Try it> Using the listing below, copy every line that mentions "nghệ".

Source material>
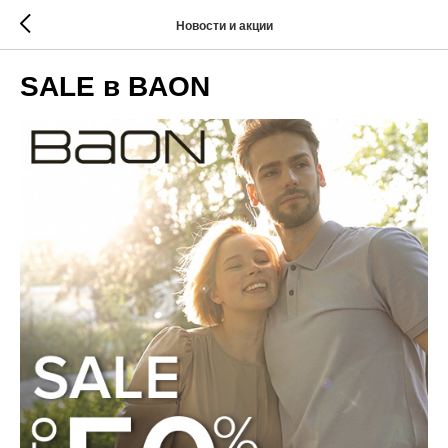
Новости и акции
SALE в BAON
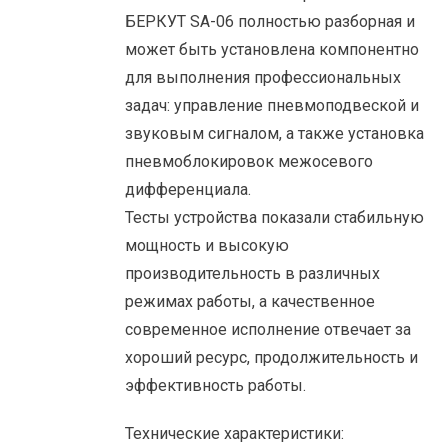
БЕРКУТ SA-06 полностью разборная и
может быть установлена компонентно
для выполнения профессиональных
задач: управление пневмоподвеской и
звуковым сигналом, а также установка
пневмоблокировок межосевого
дифференциала.
Тесты устройства показали стабильную
мощность и высокую
производительность в различных
режимах работы, а качественное
современное исполнение отвечает за
хороший ресурс, продолжительность и
эффективность работы.
Технические характеристики:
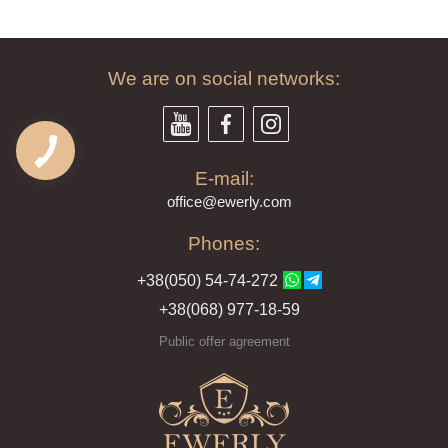
We are on social networks:
E-mail:
offi
ce@ewe
rly.com
Phones:
+38(
050
) 54-7
4-2
72
+38
(068
) 97
7-1
8-59
Public offer agreement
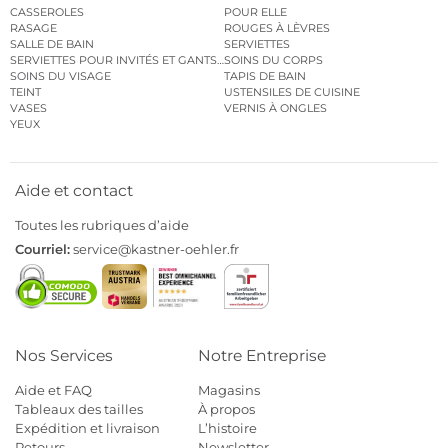
CASSEROLES
POUR ELLE
RASAGE
ROUGES À LÈVRES
SALLE DE BAIN
SERVIETTES
SERVIETTES POUR INVITÉS ET GANTS DE TOILETTE
SOINS DU CORPS
SOINS DU VISAGE
TAPIS DE BAIN
TEINT
USTENSILES DE CUISINE
VASES
VERNIS À ONGLES
YEUX
Aide et contact
Toutes les rubriques d’aide
Courriel:
service@kastner-oehler.fr
Nos Services
Notre Entreprise
Aide et FAQ
Magasins
Tableaux des tailles
À propos
Expédition et livraison
L’histoire
Retours
Newsletter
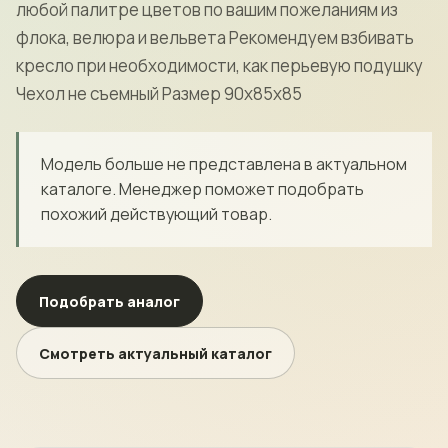
любой палитре цветов по вашим пожеланиям из
флока, велюра и вельвета Рекомендуем взбивать
кресло при необходимости, как перьевую подушку
Чехол не съемный Размер 90х85х85
Модель больше не представлена в актуальном
каталоге. Менеджер поможет подобрать
похожий действующий товар.
Подобрать аналог
Смотреть актуальный каталог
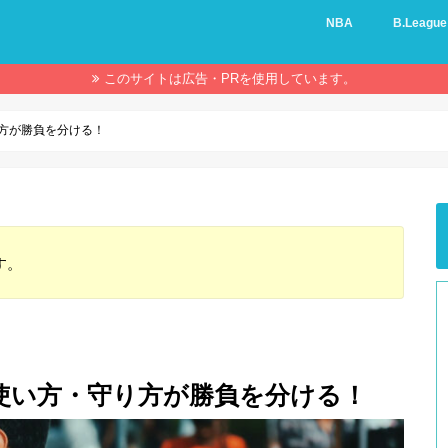
NBA
B.League
このサイトは広告・PRを使用しています。
方が勝負を分ける！
す。
使い方・守り方が勝負を分ける！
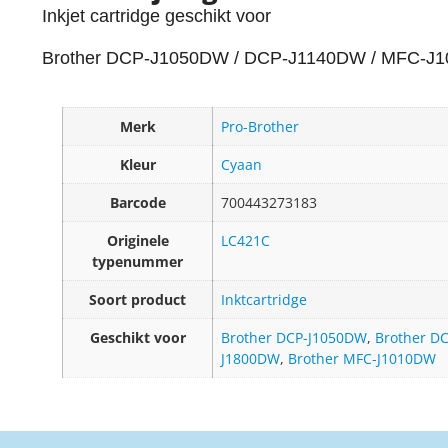
Inkjet cartridge geschikt voor
Brother DCP-J1050DW / DCP-J1140DW / MFC-J1
Merk
Pro-Brother
Kleur
Cyaan
Barcode
700443273183
Originele
LC421C
typenummer
Soort product
Inktcartridge
Geschikt voor
Brother DCP-J1050DW
,
Brother D
J1800DW
,
Brother MFC-J1010DW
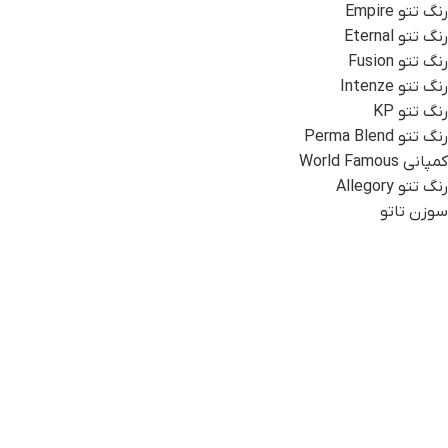
رنگ تتو Empire
رنگ تتو Eternal
رنگ تتو Fusion
رنگ تتو Intenze
رنگ تتو KP
رنگ تتو Perma Blend
کمپانی World Famous
رنگ تتو Allegory
سوزن تاتو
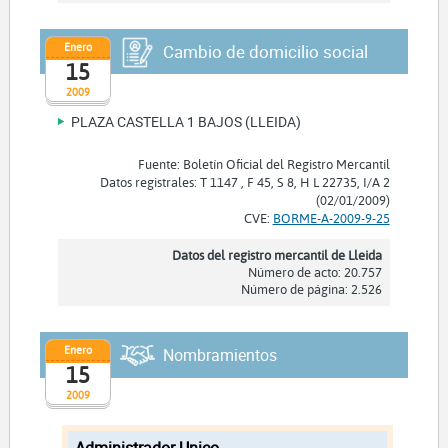
Enero
Cambio de domicilio social
15
2009
PLAZA CASTELLA 1 BAJOS (LLEIDA)
Fuente: Boletín Oficial del Registro Mercantil
Datos registrales: T 1147 , F 45, S 8, H L 22735, I/A 2
(02/01/2009)
CVE:
BORME-A-2009-9-25
Datos del registro mercantil de Lleida
Número de acto: 20.757
Número de página: 2.526
Enero
Nombramientos
15
2009
Administrador Unico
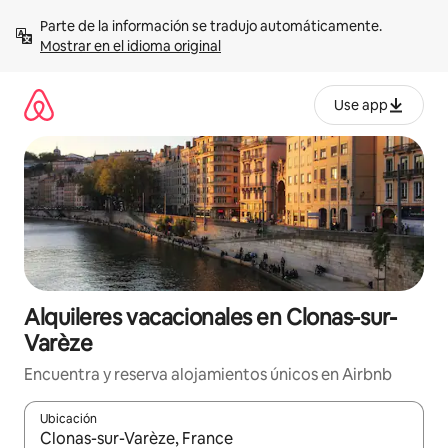
Omite
Parte de la información se tradujo automáticamente. 
el
Mostrar en el idioma original
contenido
Use app
Alquileres vacacionales en Clonas-sur-
Varèze
Encuentra y reserva alojamientos únicos en Airbnb
Ubicación
Cuando los resultados estén disponibles, navega con las teclas d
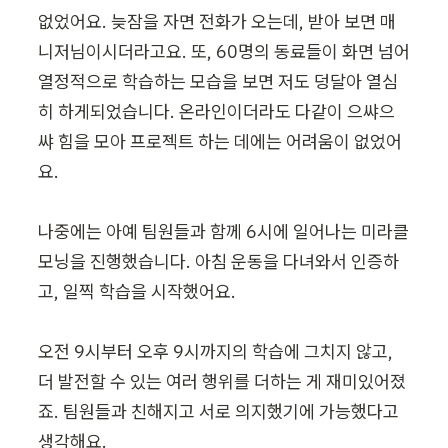
없었어요. 늦잠을 자면 전화가 오는데, 받아 보면 매
니저님이시더라고요. 또, 60명의 동료들이 화면 넘어 
열정적으로 학습하는 모습을 보면 저도 덩달아 열심
히 하게되었습니다. 온라인이더라도 다같이 으쌰으
쌰 힘을 모아 프로젝트 하는 데에는 어려움이 없었어
요. 

나중에는 아예 팀원들과 함께 6시에 일어나는 미라클 
모닝을 진행했습니다. 아침 운동을 다녀와서 인증하
고, 일찍 학습을 시작했어요.

오전 9시부터 오후 9시까지의 학습에 그치지 않고, 
더 발전할 수 있는 여러 행위를 더하는 게 재미있어졌
죠. 팀원들과 친해지고 서로 의지했기에 가능했다고 
생각해요.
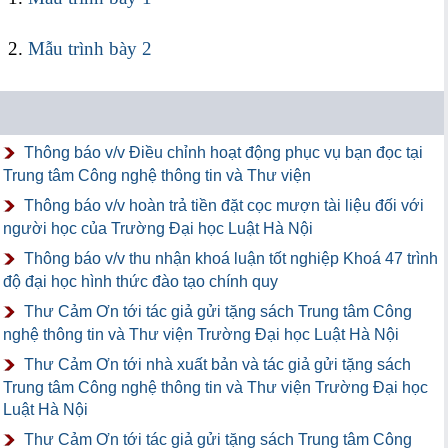
2.
Mẫu trình bày 2
Thông báo v/v Điều chỉnh hoạt động phục vụ bạn đọc tại
Trung tâm Công nghệ thông tin và Thư viện
Thông báo v/v hoàn trả tiền đặt cọc mượn tài liệu đối với
người học của Trường Đại học Luật Hà Nội
Thông báo v/v thu nhận khoá luận tốt nghiệp Khoá 47 trình
độ đại học hình thức đào tạo chính quy
Thư Cảm Ơn tới tác giả gửi tặng sách Trung tâm Công
nghệ thông tin và Thư viện Trường Đại học Luật Hà Nội
Thư Cảm Ơn tới nhà xuất bản và tác giả gửi tặng sách
Trung tâm Công nghệ thông tin và Thư viện Trường Đại học
Luật Hà Nội
Thư Cảm Ơn tới tác giả gửi tặng sách Trung tâm Công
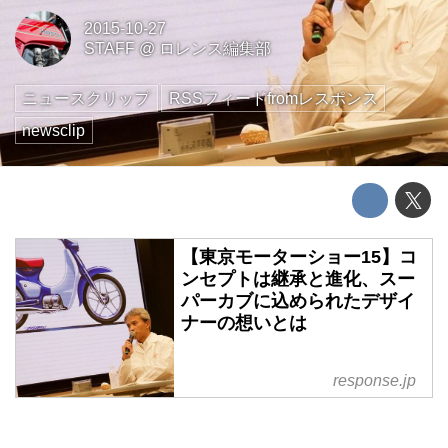
2015-10-27
STAFF
@
ロレンス編集部
ニュースクリップ
RSSフィードfromレスポンス
newsclip
【東京モーターショー15】コ
ンセプトは継承と進化、スー
パーカブに込められたデザイ
ナーの想いとは
response.jp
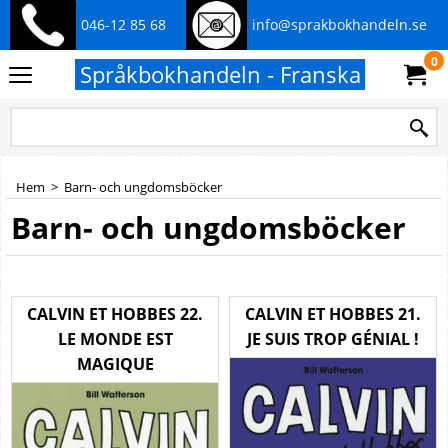
046-12 85 68
info@sprakbokhandeln.se
0
Språkbokhandeln - Franska
Hem
>
Barn- och ungdomsböcker
Barn- och ungdomsböcker
CALVIN ET HOBBES 22.
CALVIN ET HOBBES 21.
LE MONDE EST
JE SUIS TROP GÉNIAL !
MAGIQUE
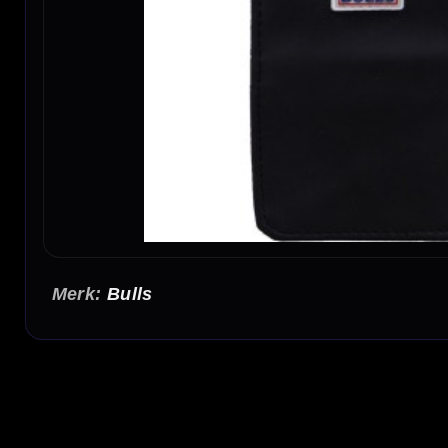
Bulls
Bull's Space Case Soft Black Red
De Bull's Space Case Soft Black Red is een compacte en stevige dartcase voor darters
praktische indeling en de stevige afwerking is deze case geschikt voor training, competi
Ruimte voor een complete dartset
In deze Bull's Space Case Soft is ruimte voor een volledig gemonteerde dartset. Daardoor 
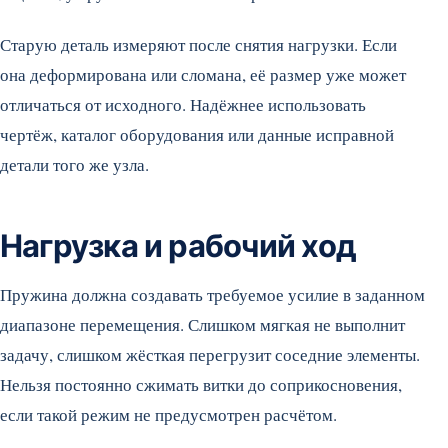
Старую деталь измеряют после снятия нагрузки. Если
она деформирована или сломана, её размер уже может
отличаться от исходного. Надёжнее использовать
чертёж, каталог оборудования или данные исправной
детали того же узла.
Нагрузка и рабочий ход
Пружина должна создавать требуемое усилие в заданном
диапазоне перемещения. Слишком мягкая не выполнит
задачу, слишком жёсткая перегрузит соседние элементы.
Нельзя постоянно сжимать витки до соприкосновения,
если такой режим не предусмотрен расчётом.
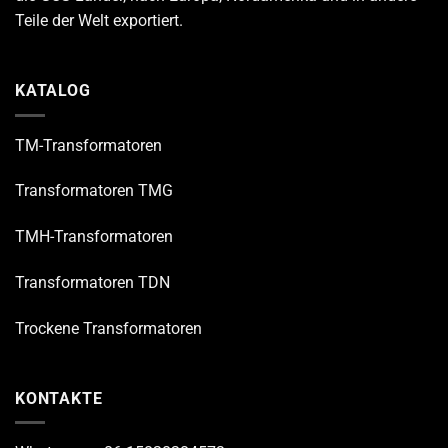
Teile der Welt exportiert.
KATALOG
TM-Transformatoren
Transformatoren TMG
TMH-Transformatoren
Transformatoren TDN
Trockene Transformatoren
KONTAKTE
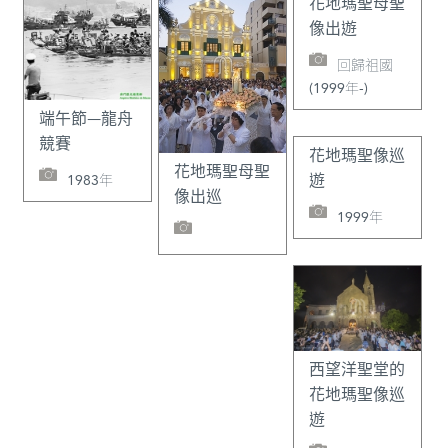
花地瑪聖母聖
像出遊
回歸祖國
(1999年-)
端午節—龍舟
競賽
花地瑪聖像巡
花地瑪聖母聖
1983年
遊
像出巡
1999年
西望洋聖堂的
花地瑪聖像巡
遊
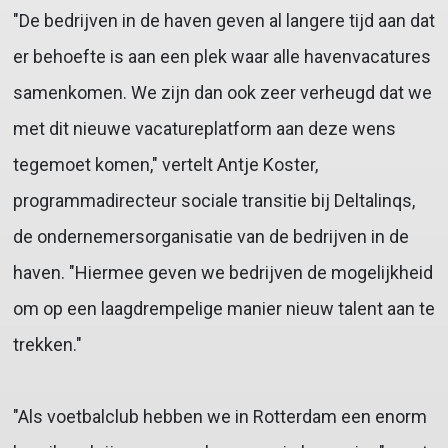
"De bedrijven in de haven geven al langere tijd aan dat
er behoefte is aan een plek waar alle havenvacatures
samenkomen. We zijn dan ook zeer verheugd dat we
met dit nieuwe vacatureplatform aan deze wens
tegemoet komen," vertelt Antje Koster,
programmadirecteur sociale transitie bij Deltalinqs,
de ondernemersorganisatie van de bedrijven in de
haven. "Hiermee geven we bedrijven de mogelijkheid
om op een laagdrempelige manier nieuw talent aan te
trekken."
"Als voetbalclub hebben we in Rotterdam een enorm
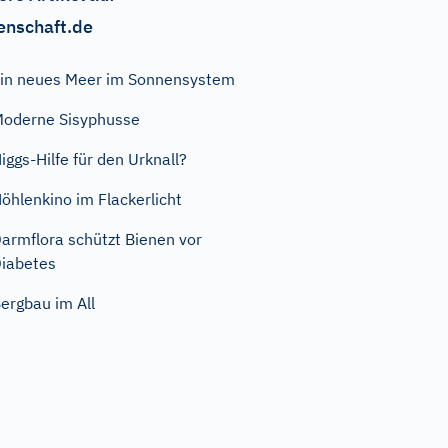
enschaft.de
in neues Meer im Sonnensystem
oderne Sisyphusse
iggs-Hilfe für den Urknall?
öhlenkino im Flackerlicht
armflora schützt Bienen vor
iabetes
ergbau im All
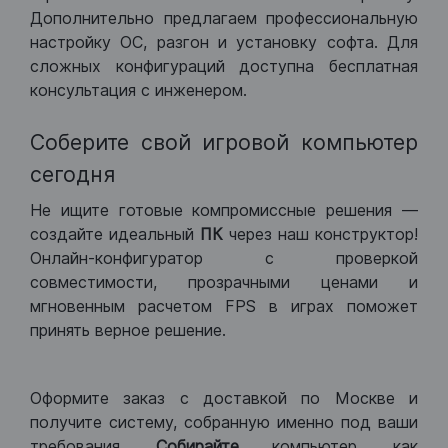
Дополнительно предлагаем профессиональную
настройку ОС, разгон и установку софта. Для
сложных конфигураций доступна бесплатная
консультация с инженером.
Соберите свой игровой компьютер
сегодня
Не ищите готовые компромиссные решения —
создайте идеальный
ПК
через наш конструктор!
Онлайн-конфигуратор с проверкой
совместимости, прозрачными ценами и
мгновенным расчетом FPS в играх поможет
принять верное решение.
Оформите заказ с доставкой по Москве и
получите систему, собранную именно под ваши
требования.
Собирайте
компьютер, как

Answer box>
Trung tâm Công nghệ thông tin và Thư viện
nghệ thông tin và Thư viện Trường Đại học Luật Hà Nội
Trung tâm Công nghệ thông tin và Thư viện Trường Đại học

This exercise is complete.